The decision comes nearly seven years after Varsity Brands, the leading American maker of the garments, first sued Star Athletica, a smaller rival, for infringing on five Varsity cheerleading uniform designs. The case hung on the question of whether certain arrangements of lines, chevrons, and colorful shapes on the front of these uniforms could be copyrighted.

The Varsity Brands designs that started the legal battle.
The Varsity Brands designs that started the legal battle.
Image: Screenshot from court opinion

Star Athletica argued that features such as the stripes and chevron patterns are not just two-dimensional designs but are part of the three-dimensional function of the cheerleading uniforms, at times, for example, concealing stitching. In a 51-page majority opinion, justice Clarence Thomas wrote that since the uniforms—similar to a t-shirt, paper towels, car, or other useful real-world items —serve a function, they cannot be copyrighted. But, Thomas went on, since the Varsity Brand designs can be conceptually separated from the uniforms themselves—in other words, you can imagine the design separate from the physical uniforms—those designs qualify as two-dimensional works of art. And that can be copyrighted. Thomas wrote:

In sum, a feature of the design of a useful article is eligible for copyright if, when identified and imagined apart from the useful article, it would qualify as a pictorial, graphic, or sculptural work either on its own or when fixed in some other tangible medium.

Applying this test to the surface decorations on the cheerleading uniforms is straightforward. First, one can identify the decorations as features having pictorial, graphic, or sculptural qualities. Second, if the arrangement of colors, shapes, stripes, and chevrons on the surface of the cheerleading uniforms were separated from the uniform and applied in another medium—for example, on a painter’s canvas—they would qualify as “two dimensional…works…of art.”

And imaginatively removing the surface decorations from the uniforms and applying them in another medium would not replicate the uniform itself. Indeed, respondents [Varsity Brands] have applied the designs in this case to other media of expression—different types of clothing—without replicating the uniform. The decorations are therefore separable from the uniforms and eligible for copyright protection.

A number of fashion brands, designers, and industry groups—including the Fashion Law Institute, Narciso Rodriguez, Proenza Schouler, and the Council of Fashion Designers of America—filed amicus briefs in support of Varsity Brands, and to represent the fashion industry’s concern that a ruling in favor of Star Athletica would be a threat to designers’ ability to protect their designs.
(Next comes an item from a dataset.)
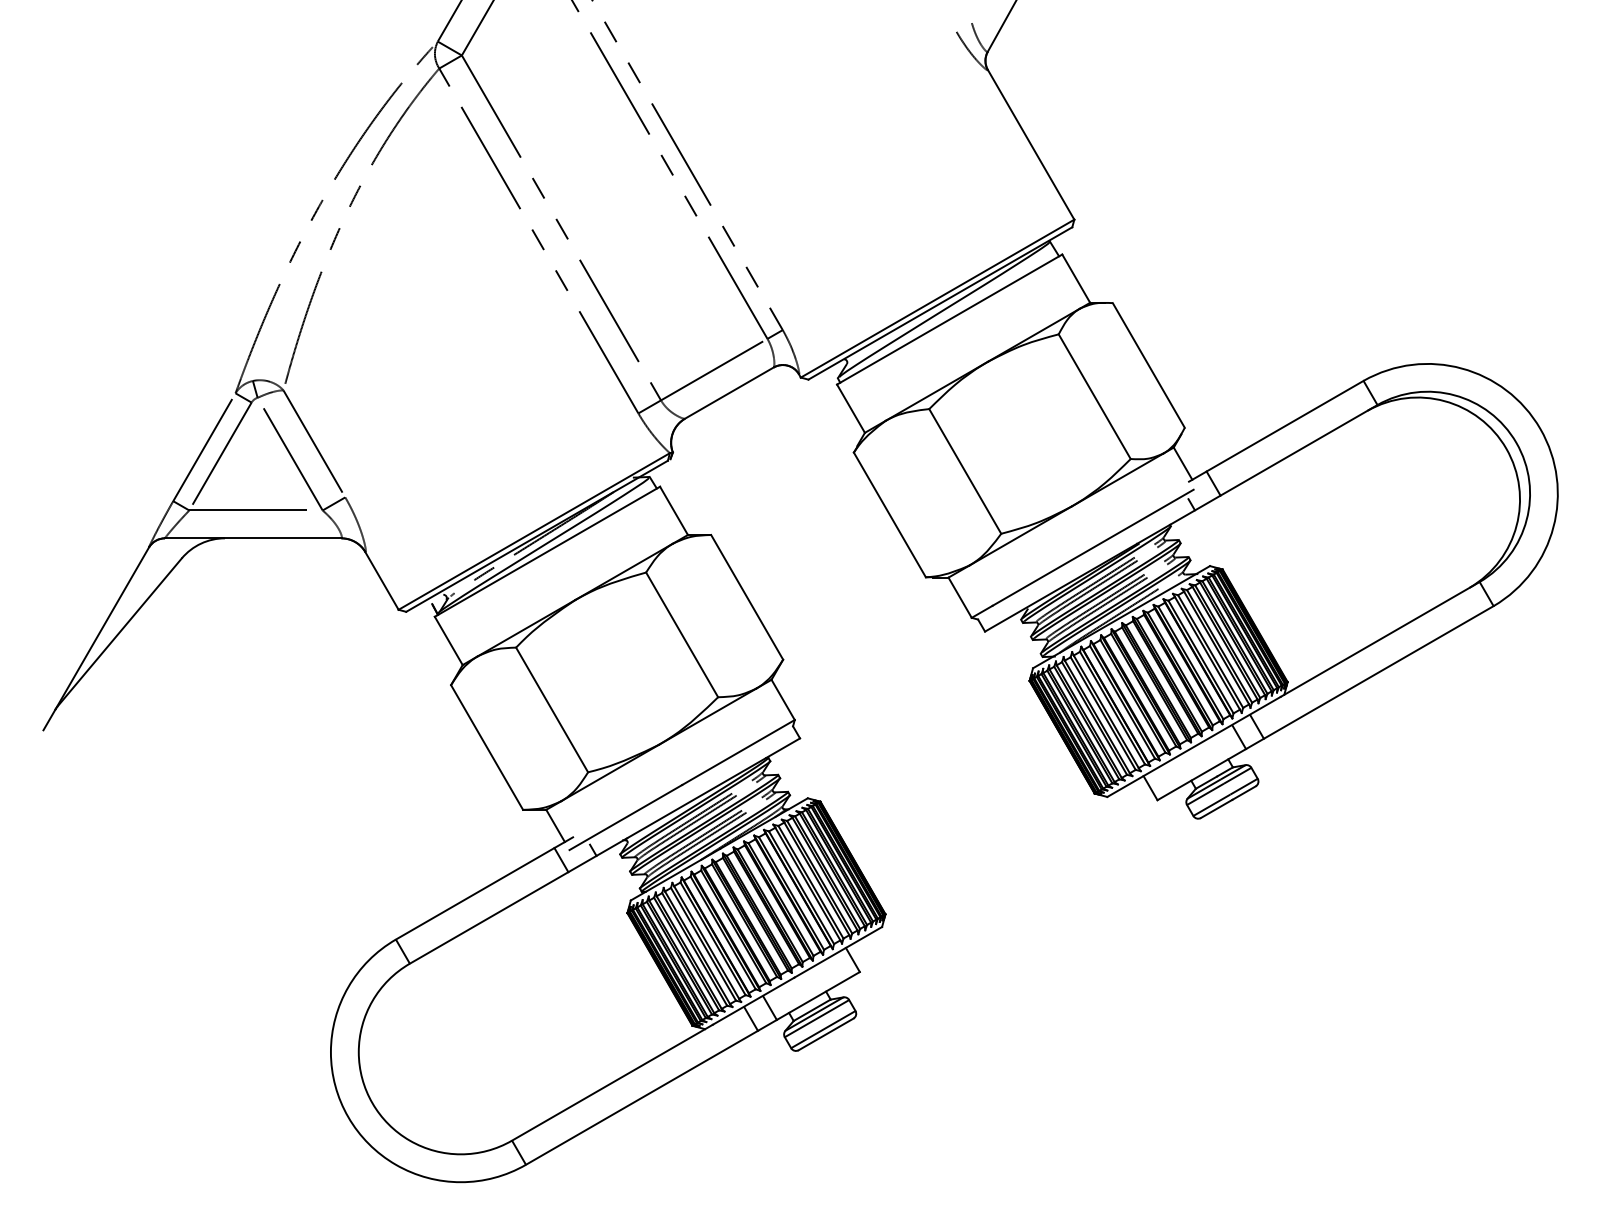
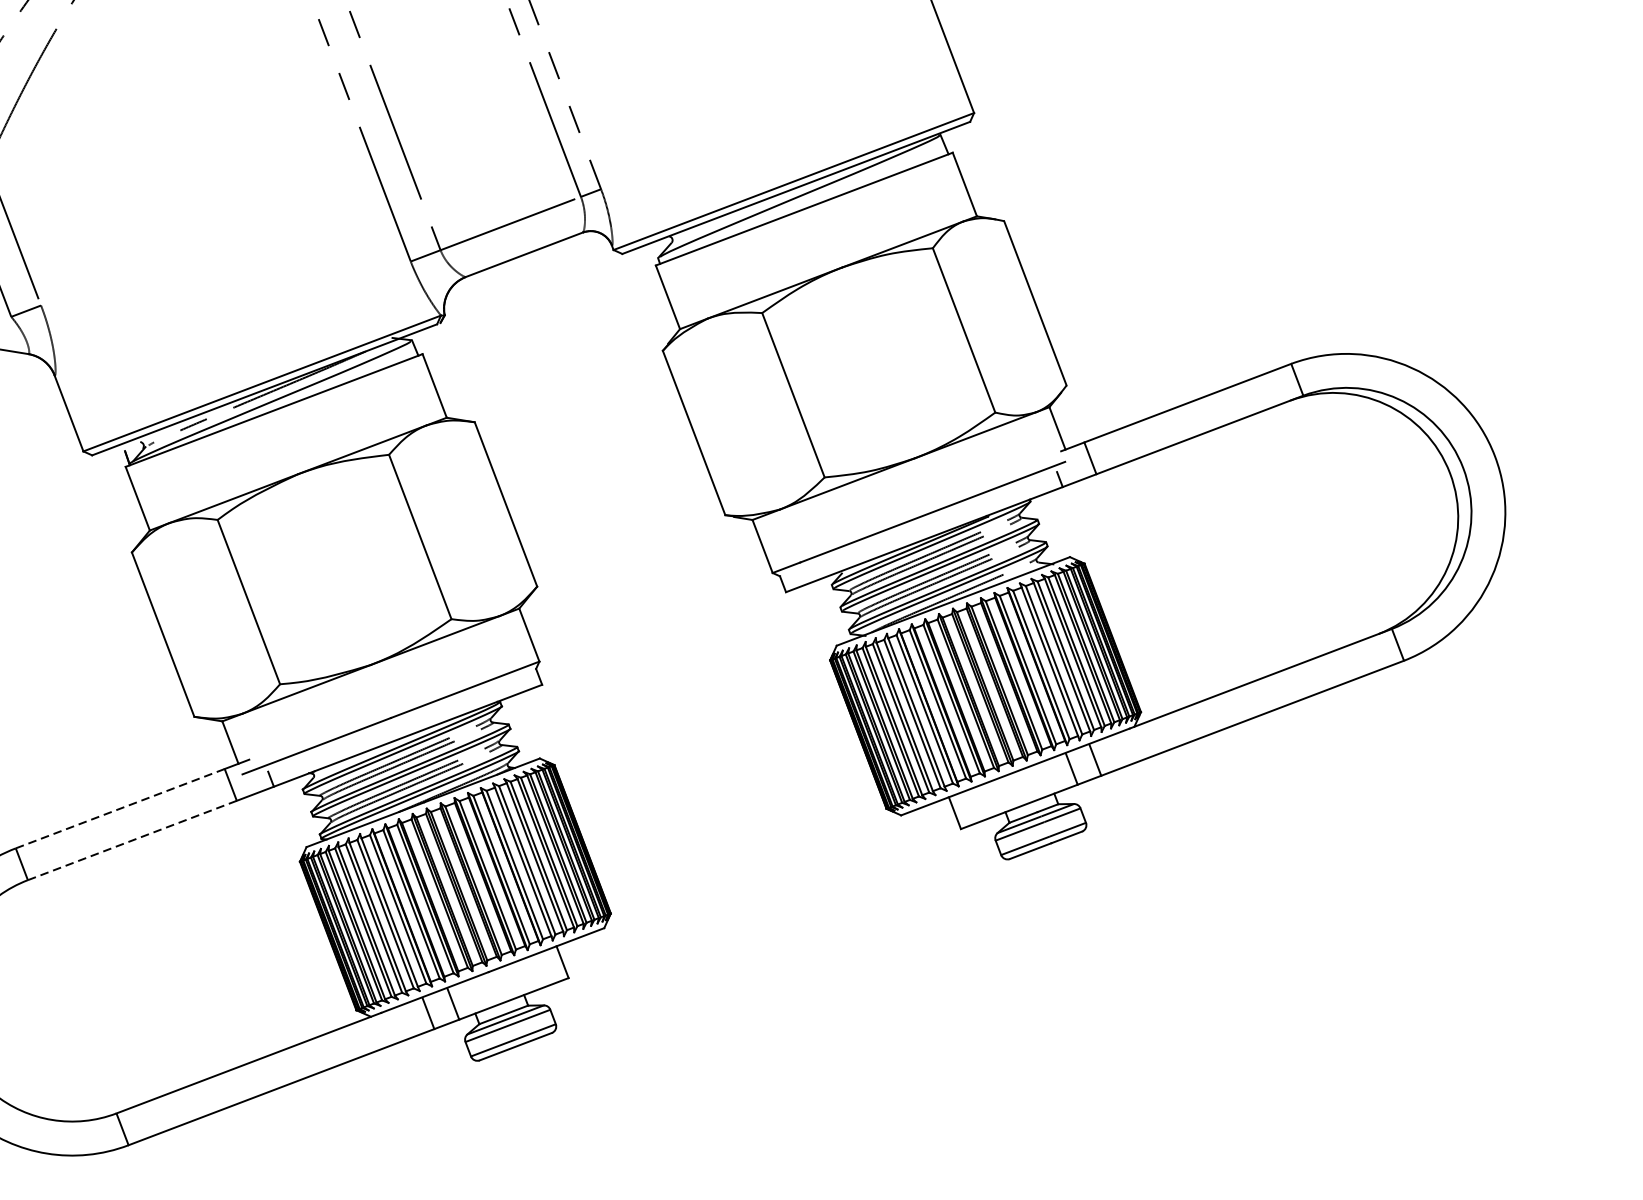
line: (475, 893) -> (120, 808), solid -> dashed
line: (489, 917) -> (132, 840), solid -> dashed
Susan Scafidi, a professor at Fordham University and founder of the Fashion Law Institute, provided expert advice in the trial when the case was still at the District Court level and says this should not have been an “enormous, Supreme Court-worthy case garnering international attention.”
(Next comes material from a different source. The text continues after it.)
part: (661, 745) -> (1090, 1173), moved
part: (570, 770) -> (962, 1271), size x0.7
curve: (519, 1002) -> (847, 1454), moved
The Supreme Court ruling won’t change anything for designers, she says, but does preserve the little protection they have come to rely on for their designs. ”The fashion industry barely has protection over fabric prints, lace patterns, jewelry, belt buckles, or handbag clasps,” says Scafidi. That’s because designers cannot copyright the cut or shape of three-dimensional garments in the US. “Copying is rampant and protection is limited,” says Scafidi, “so the industry needs to hold onto the little protection it does have to prevent design piracy.”

In a statement Varsity Brands published following the Supreme Court decision, founder Jeff Webb said: “Today’s favorable ruling represents the culmination of years of hard work to protect our original design, and we are of course gratified by the outcome and what it means for our business. But more fundamentally, we were honored to serve as advocates and fighters for the basic idea that designers everywhere can create excellent work and make investments in their future without fear of having it stolen or copied.”